> _Task item_
In the entries below, find the line with "The message's sender." and the line with "message's media link.". Return those two lines and all lines between them, exactly.
*** Listed records ***
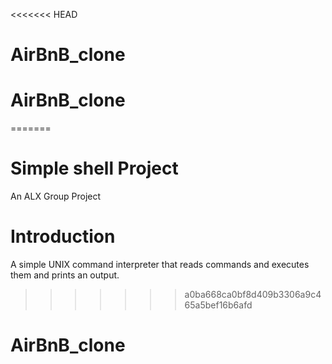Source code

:<<<<<<< HEAD
# AirBnB_clone
# AirBnB_clone
=======
# Simple shell Project
An ALX Group Project

# Introduction
A simple UNIX command interpreter that reads commands and executes them and prints an output.
>>>>>>> a0ba668ca0bf8d409b3306a9c465a5bef16b6afd
# AirBnB_clone
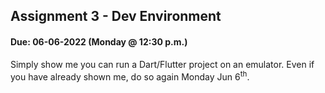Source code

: ## Assignment 3 - Dev Environment

#### Due: 06-06-2022 (Monday @ 12:30 p.m.)

Simply show me you can run a Dart/Flutter project on an emulator. Even if you have already shown me, do so again Monday Jun 6<sup>th</sup>.
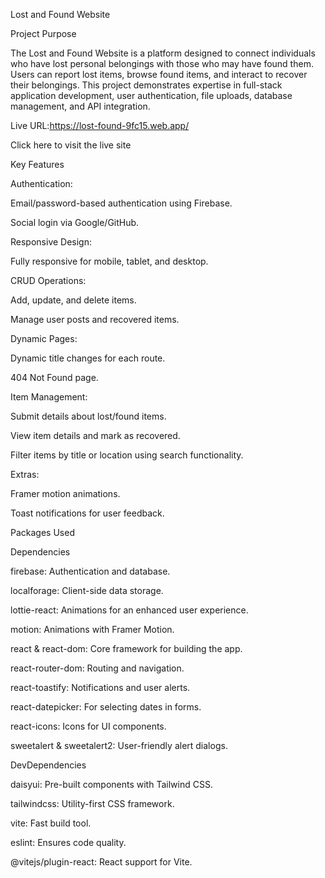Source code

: Lost and Found Website

Project Purpose

The Lost and Found Website is a platform designed to connect individuals who have lost personal belongings with those who may have found them. Users can report lost items, browse found items, and interact to recover their belongings. This project demonstrates expertise in full-stack application development, user authentication, file uploads, database management, and API integration.

Live URL:https://lost-found-9fc15.web.app/

Click here to visit the live site

Key Features

Authentication:

Email/password-based authentication using Firebase.

Social login via Google/GitHub.

Responsive Design:

Fully responsive for mobile, tablet, and desktop.

CRUD Operations:

Add, update, and delete items.

Manage user posts and recovered items.

Dynamic Pages:

Dynamic title changes for each route.

404 Not Found page.

Item Management:

Submit details about lost/found items.

View item details and mark as recovered.

Filter items by title or location using search functionality.

Extras:

Framer motion animations.

Toast notifications for user feedback.

Packages Used

Dependencies

firebase: Authentication and database.

localforage: Client-side data storage.

lottie-react: Animations for an enhanced user experience.

motion: Animations with Framer Motion.

react & react-dom: Core framework for building the app.

react-router-dom: Routing and navigation.

react-toastify: Notifications and user alerts.

react-datepicker: For selecting dates in forms.

react-icons: Icons for UI components.

sweetalert & sweetalert2: User-friendly alert dialogs.

DevDependencies

daisyui: Pre-built components with Tailwind CSS.

tailwindcss: Utility-first CSS framework.

vite: Fast build tool.

eslint: Ensures code quality.

@vitejs/plugin-react: React support for Vite.
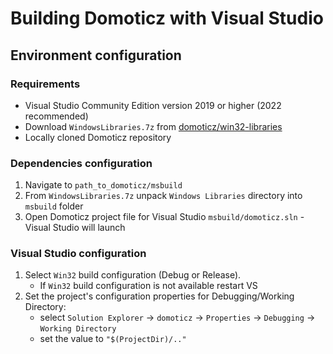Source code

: # Building Domoticz with Visual Studio

## Environment configuration

### Requirements
- Visual Studio Community Edition version 2019 or higher (2022 recommended)
- Download `WindowsLibraries.7z` from [domoticz/win32-libraries](https://github.com/domoticz/win32-libraries)
- Locally cloned Domoticz repository

### Dependencies configuration
1. Navigate to `path_to_domoticz/msbuild`
2. From `WindowsLibraries.7z` unpack `Windows Libraries` directory into `msbuild` folder
3. Open Domoticz project file for Visual Studio `msbuild/domoticz.sln` - Visual Studio will launch

### Visual Studio configuration

1. Select `Win32` build configuration (Debug or Release).
    - If `Win32` build configuration is not available restart VS
2. Set the project's configuration properties for Debugging/Working Directory:
    - select `Solution Explorer` -> `domoticz` -> `Properties` -> `Debugging` -> `Working Directory`
    - set the value to `"$(ProjectDir)/.."`
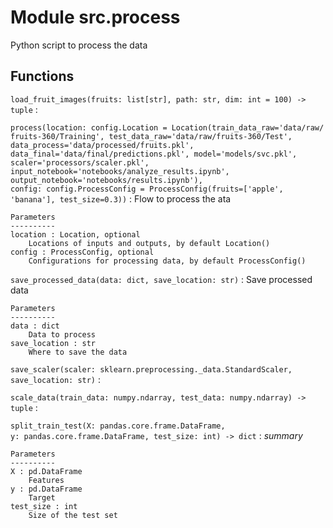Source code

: Module src.process
==================
Python script to process the data

Functions
---------

    
`load_fruit_images(fruits: list[str], path: str, dim: int = 100) ‑> tuple`
:   

    
`process(location: config.Location = Location(train_data_raw='data/raw/fruits-360/Training', test_data_raw='data/raw/fruits-360/Test', data_process='data/processed/fruits.pkl', data_final='data/final/predictions.pkl', model='models/svc.pkl', scaler='processors/scaler.pkl', input_notebook='notebooks/analyze_results.ipynb', output_notebook='notebooks/results.ipynb'), config: config.ProcessConfig = ProcessConfig(fruits=['apple', 'banana'], test_size=0.3))`
:   Flow to process the ata
    
    Parameters
    ----------
    location : Location, optional
        Locations of inputs and outputs, by default Location()
    config : ProcessConfig, optional
        Configurations for processing data, by default ProcessConfig()

    
`save_processed_data(data: dict, save_location: str)`
:   Save processed data
    
    Parameters
    ----------
    data : dict
        Data to process
    save_location : str
        Where to save the data

    
`save_scaler(scaler: sklearn.preprocessing._data.StandardScaler, save_location: str)`
:   

    
`scale_data(train_data: numpy.ndarray, test_data: numpy.ndarray) ‑> tuple`
:   

    
`split_train_test(X: pandas.core.frame.DataFrame, y: pandas.core.frame.DataFrame, test_size: int) ‑> dict`
:   _summary_
    
    Parameters
    ----------
    X : pd.DataFrame
        Features
    y : pd.DataFrame
        Target
    test_size : int
        Size of the test set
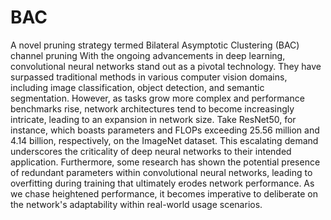 # BAC
A novel pruning strategy termed Bilateral Asymptotic Clustering (BAC) channel pruning
With the ongoing advancements in deep learning, convolutional neural networks stand out as a pivotal technology. They have surpassed traditional methods in various computer vision domains, including image classification, object detection, and semantic segmentation. However, as tasks grow more complex and performance benchmarks rise, network architectures tend to become increasingly intricate, leading to an expansion in network size. Take ResNet50, for instance, which boasts parameters and FLOPs exceeding 25.56 million and 4.14 billion, respectively, on the ImageNet dataset. This escalating demand underscores the criticality of deep neural networks to their intended application. Furthermore, some research has shown the potential presence of redundant parameters within convolutional neural networks, leading to overfitting during training that ultimately erodes network performance. As we chase heightened performance, it becomes imperative to deliberate on the network's adaptability within real-world usage scenarios.
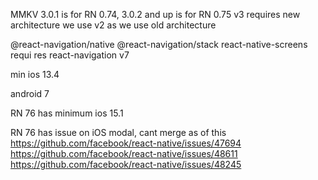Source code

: MMKV 3.0.1 is for RN 0.74,
3.0.2 and up is for RN 0.75
v3 requires new architecture
we use v2 as we use old architecture

@react-navigation/native
@react-navigation/stack
react-native-screens requi
res react-navigation v7


min ios 13.4

android 7

RN 76 has minimum ios 15.1

RN 76 has issue on iOS modal, cant merge as of this
https://github.com/facebook/react-native/issues/47694
https://github.com/facebook/react-native/issues/48611
https://github.com/facebook/react-native/issues/48245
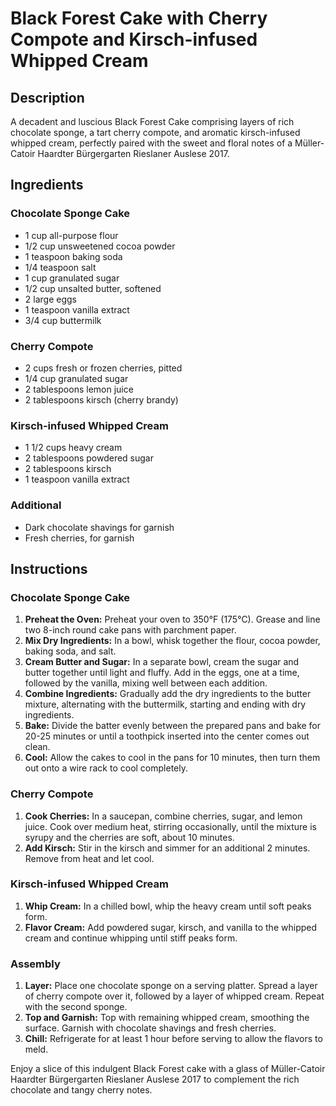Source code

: # Black Forest Cake with Cherry Compote and Kirsch-infused Whipped Cream

## Description
A decadent and luscious Black Forest Cake comprising layers of rich chocolate sponge, a tart cherry compote, and aromatic kirsch-infused whipped cream, perfectly paired with the sweet and floral notes of a Müller-Catoir Haardter Bürgergarten Rieslaner Auslese 2017.

## Ingredients

### Chocolate Sponge Cake
- 1 cup all-purpose flour
- 1/2 cup unsweetened cocoa powder
- 1 teaspoon baking soda
- 1/4 teaspoon salt
- 1 cup granulated sugar
- 1/2 cup unsalted butter, softened
- 2 large eggs
- 1 teaspoon vanilla extract
- 3/4 cup buttermilk

### Cherry Compote
- 2 cups fresh or frozen cherries, pitted
- 1/4 cup granulated sugar
- 2 tablespoons lemon juice
- 2 tablespoons kirsch (cherry brandy)

### Kirsch-infused Whipped Cream
- 1 1/2 cups heavy cream
- 2 tablespoons powdered sugar
- 2 tablespoons kirsch
- 1 teaspoon vanilla extract

### Additional
- Dark chocolate shavings for garnish
- Fresh cherries, for garnish

## Instructions

### Chocolate Sponge Cake
1. **Preheat the Oven:** Preheat your oven to 350°F (175°C). Grease and line two 8-inch round cake pans with parchment paper.
2. **Mix Dry Ingredients:** In a bowl, whisk together the flour, cocoa powder, baking soda, and salt.
3. **Cream Butter and Sugar:** In a separate bowl, cream the sugar and butter together until light and fluffy. Add in the eggs, one at a time, followed by the vanilla, mixing well between each addition.
4. **Combine Ingredients:** Gradually add the dry ingredients to the butter mixture, alternating with the buttermilk, starting and ending with dry ingredients.
5. **Bake:** Divide the batter evenly between the prepared pans and bake for 20-25 minutes or until a toothpick inserted into the center comes out clean.
6. **Cool:** Allow the cakes to cool in the pans for 10 minutes, then turn them out onto a wire rack to cool completely.

### Cherry Compote
1. **Cook Cherries:** In a saucepan, combine cherries, sugar, and lemon juice. Cook over medium heat, stirring occasionally, until the mixture is syrupy and the cherries are soft, about 10 minutes.
2. **Add Kirsch:** Stir in the kirsch and simmer for an additional 2 minutes. Remove from heat and let cool.

### Kirsch-infused Whipped Cream
1. **Whip Cream:** In a chilled bowl, whip the heavy cream until soft peaks form.
2. **Flavor Cream:** Add powdered sugar, kirsch, and vanilla to the whipped cream and continue whipping until stiff peaks form.

### Assembly
1. **Layer:** Place one chocolate sponge on a serving platter. Spread a layer of cherry compote over it, followed by a layer of whipped cream. Repeat with the second sponge.
2. **Top and Garnish:** Top with remaining whipped cream, smoothing the surface. Garnish with chocolate shavings and fresh cherries.
3. **Chill:** Refrigerate for at least 1 hour before serving to allow the flavors to meld.

Enjoy a slice of this indulgent Black Forest cake with a glass of Müller-Catoir Haardter Bürgergarten Rieslaner Auslese 2017 to complement the rich chocolate and tangy cherry notes.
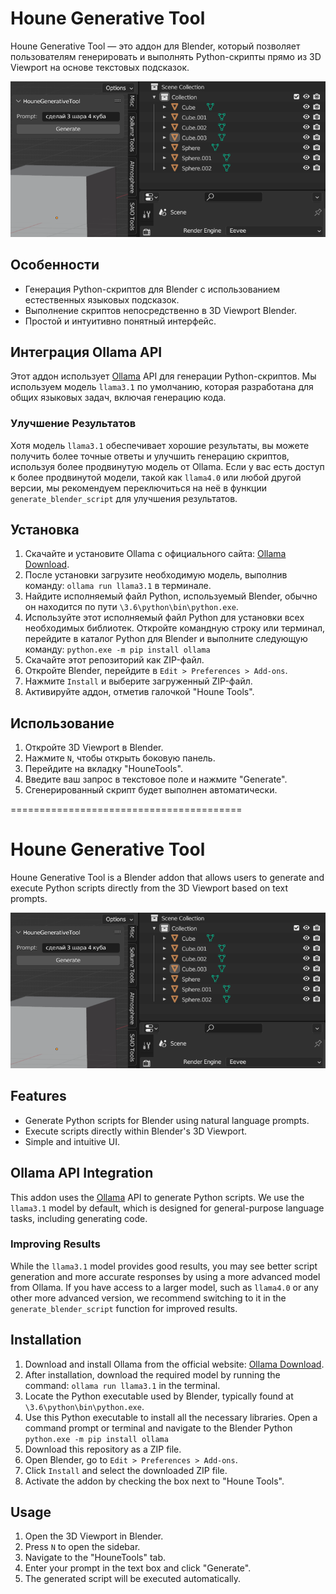 # Houne Generative Tool

Houne Generative Tool — это аддон для Blender, который позволяет пользователям генерировать и выполнять Python-скрипты прямо из 3D Viewport на основе текстовых подсказок.

![Houne Tools](https://github.com/houneTeam/HouneGenerativeTool/blob/main/image.png)

## Особенности

- Генерация Python-скриптов для Blender с использованием естественных языковых подсказок.
- Выполнение скриптов непосредственно в 3D Viewport Blender.
- Простой и интуитивно понятный интерфейс.

## Интеграция Ollama API

Этот аддон использует [Ollama](https://ollama.com) API для генерации Python-скриптов. Мы используем модель `llama3.1` по умолчанию, которая разработана для общих языковых задач, включая генерацию кода.

### Улучшение Результатов

Хотя модель `llama3.1` обеспечивает хорошие результаты, вы можете получить более точные ответы и улучшить генерацию скриптов, используя более продвинутую модель от Ollama. Если у вас есть доступ к более продвинутой модели, такой как `llama4.0` или любой другой версии, мы рекомендуем переключиться на неё в функции `generate_blender_script` для улучшения результатов.

## Установка

1. Скачайте и установите Ollama с официального сайта: [Ollama Download](https://ollama.com/download).
2. После установки загрузите необходимую модель, выполнив команду: `ollama run llama3.1` в терминале.
3. Найдите исполняемый файл Python, используемый Blender, обычно он находится по пути `\3.6\python\bin\python.exe`.
4. Используйте этот исполняемый файл Python для установки всех необходимых библиотек. Откройте командную строку или терминал, перейдите в каталог Python для Blender и выполните следующую команду:
`python.exe -m pip install ollama`
5. Скачайте этот репозиторий как ZIP-файл.
6. Откройте Blender, перейдите в `Edit > Preferences > Add-ons`.
7. Нажмите `Install` и выберите загруженный ZIP-файл.
8. Активируйте аддон, отметив галочкой "Houne Tools".

## Использование

1. Откройте 3D Viewport в Blender.
2. Нажмите `N`, чтобы открыть боковую панель.
3. Перейдите на вкладку "HouneTools".
4. Введите ваш запрос в текстовое поле и нажмите "Generate".
5. Сгенерированный скрипт будет выполнен автоматически.


========================================

# Houne Generative Tool

Houne Generative Tool is a Blender addon that allows users to generate and execute Python scripts directly from the 3D Viewport based on text prompts.

![Houne Tools](https://github.com/houneTeam/HouneGenerativeTool/blob/main/image.png)

## Features

- Generate Python scripts for Blender using natural language prompts.
- Execute scripts directly within Blender's 3D Viewport.
- Simple and intuitive UI.

## Ollama API Integration

This addon uses the [Ollama](https://ollama.com) API to generate Python scripts. We use the `llama3.1` model by default, which is designed for general-purpose language tasks, including generating code.

### Improving Results

While the `llama3.1` model provides good results, you may see better script generation and more accurate responses by using a more advanced model from Ollama. If you have access to a larger model, such as `llama4.0` or any other more advanced version, we recommend switching to it in the `generate_blender_script` function for improved results.

## Installation

1. Download and install Ollama from the official website: [Ollama Download](https://ollama.com/download).
2. After installation, download the required model by running the command: `ollama run llama3.1` in the terminal.
3. Locate the Python executable used by Blender, typically found at `\3.6\python\bin\python.exe`.
4. Use this Python executable to install all the necessary libraries. Open a command prompt or terminal and navigate to the Blender Python 
`python.exe -m pip install ollama`
5. Download this repository as a ZIP file.
6. Open Blender, go to `Edit > Preferences > Add-ons`.
7. Click `Install` and select the downloaded ZIP file.
8. Activate the addon by checking the box next to "Houne Tools".

## Usage

1. Open the 3D Viewport in Blender.
2. Press `N` to open the sidebar.
3. Navigate to the "HouneTools" tab.
4. Enter your prompt in the text box and click "Generate".
5. The generated script will be executed automatically.

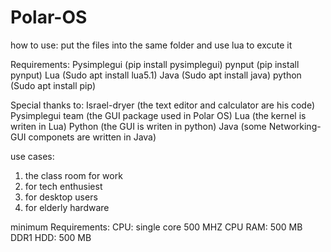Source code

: # Polar-OS
how to use:
put the files into the same folder and use lua to excute it

Requirements:
Pysimplegui (pip install pysimplegui)
pynput (pip install pynput)
Lua (Sudo apt install lua5.1)
Java (Sudo apt install java)
python (Sudo apt install pip)


Special thanks to:
Israel-dryer (the text editor and calculator are his code)
Pysimplegui team (the GUI package used in Polar OS)
Lua (the kernel is writen in Lua)
Python (the GUI is writen in python)
Java (some Networking-GUI componets are written in Java)

use cases:
1. the class room for work
2. for tech enthusiest
3. for desktop users
4. for elderly hardware

minimum Requirements:
CPU: single core 500 MHZ CPU
RAM: 500 MB DDR1
HDD: 500 MB
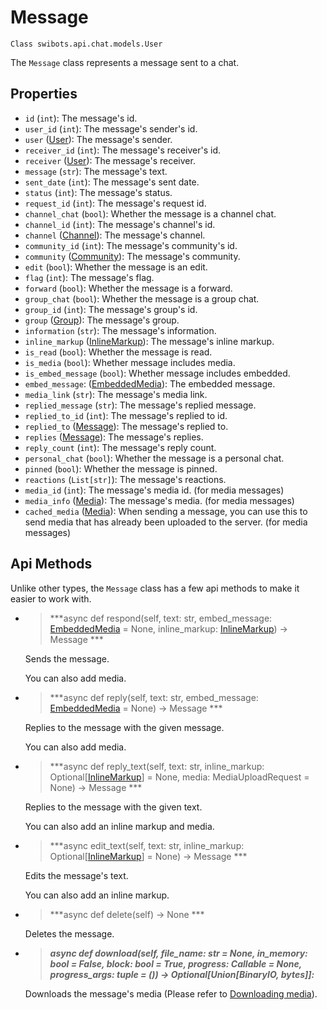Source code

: # Message

`Class swibots.api.chat.models.User`

The `Message` class represents a message sent to a chat.

## Properties

- `id` (`int`): The message's id.
- `user_id` (`int`): The message's sender's id.
- `user` ([User](./user)): The message's sender.
- `receiver_id` (`int`): The message's receiver's id.
- `receiver` ([User](./user)): The message's receiver.
- `message` (`str`): The message's text.
- `sent_date` (`int`): The message's sent date.
- `status` (`int`): The message's status.
- `request_id` (`int`): The message's request id.
- `channel_chat` (`bool`): Whether the message is a channel chat.
- `channel_id` (`int`): The message's channel's id.
- `channel` ([Channel](./channel)): The message's channel.
- `community_id` (`int`): The message's community's id.
- `community` ([Community](./community)): The message's community.
- `edit` (`bool`): Whether the message is an edit.
- `flag` (`int`): The message's flag.
- `forward` (`bool`): Whether the message is a forward.
- `group_chat` (`bool`): Whether the message is a group chat.
- `group_id` (`int`): The message's group's id.
- `group` ([Group](./group)): The message's group.
- `information` (`str`): The message's information.
- `inline_markup` ([InlineMarkup](./inline_markup)): The message's inline markup.
- `is_read` (`bool`): Whether the message is read.
- `is_media` (`bool`): Whether message includes media.
- `is_embed_message` (`bool`): Whether message includes embedded.
- `embed_message`: ([EmbeddedMedia](./embedded_media.md)): The embedded message. 
- `media_link` (`str`): The message's media link.
- `replied_message` (`str`): The message's replied message.
- `replied_to_id` (`int`): The message's replied to id.
- `replied_to` ([Message](./message)): The message's replied to.
- `replies` ([Message](./message)): The message's replies.
- `reply_count` (`int`): The message's reply count.
- `personal_chat` (`bool`): Whether the message is a personal chat.
- `pinned` (`bool`): Whether the message is pinned.
- `reactions` (`List[str]`): The message's reactions.
- `media_id` (`int`): The message's media id. (for media messages)
- `media_info` ([Media](./media)): The message's media. (for media messages)
- `cached_media` ([Media](./media)): When sending a message, you can use this to send media that has already been uploaded to the server. (for media messages)


## Api Methods

Unlike other types, the `Message` class has a few api methods to make it easier to work with.

- > ***async def respond(self,  text: str, embed_message: [EmbeddedMedia](./embedded_media.md) = None, inline_markup: [InlineMarkup](./inline_markup.md)) -> Message *** 

    Sends the message.

    You can also add media.

- > ***async def reply(self, text: str, embed_message: [EmbeddedMedia](./embedded_media.md) = None) -> Message *** 

    Replies to the message with the given message.

    You can also add media.

- > ***async def reply_text(self,  text: str, inline_markup: Optional[[InlineMarkup](./inline_markup)] = None,  media: MediaUploadRequest = None) -> Message ***
     
    Replies to the message with the given text.

    You can also add an inline markup and media.

- > ***async edit_text(self,  text: str, inline_markup: Optional[[InlineMarkup](./inline_markup)] = None) -> Message ***
         
    Edits the message's text.

    You can also add an inline markup.

- > ***async def delete(self) -> None *** 

    Deletes the message.

- > ***async def download(self, file_name: str = None, in_memory: bool = False, block: bool = True, progress: Callable = None, progress_args: tuple = ()) -> Optional[Union[BinaryIO, bytes]]:***

    Downloads the message's media (Please refer to [Downloading media](/docs/api_reference/methods/download_media)).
*** End of Listed records ***
> _Reply to the task_
- `user` ([User](./user)): The message's sender.
- `receiver_id` (`int`): The message's receiver's id.
- `receiver` ([User](./user)): The message's receiver.
- `message` (`str`): The message's text.
- `sent_date` (`int`): The message's sent date.
- `status` (`int`): The message's status.
- `request_id` (`int`): The message's request id.
- `channel_chat` (`bool`): Whether the message is a channel chat.
- `channel_id` (`int`): The message's channel's id.
- `channel` ([Channel](./channel)): The message's channel.
- `community_id` (`int`): The message's community's id.
- `community` ([Community](./community)): The message's community.
- `edit` (`bool`): Whether the message is an edit.
- `flag` (`int`): The message's flag.
- `forward` (`bool`): Whether the message is a forward.
- `group_chat` (`bool`): Whether the message is a group chat.
- `group_id` (`int`): The message's group's id.
- `group` ([Group](./group)): The message's group.
- `information` (`str`): The message's information.
- `inline_markup` ([InlineMarkup](./inline_markup)): The message's inline markup.
- `is_read` (`bool`): Whether the message is read.
- `is_media` (`bool`): Whether message includes media.
- `is_embed_message` (`bool`): Whether message includes embedded.
- `embed_message`: ([EmbeddedMedia](./embedded_media.md)): The embedded message. 
- `media_link` (`str`): The message's media link.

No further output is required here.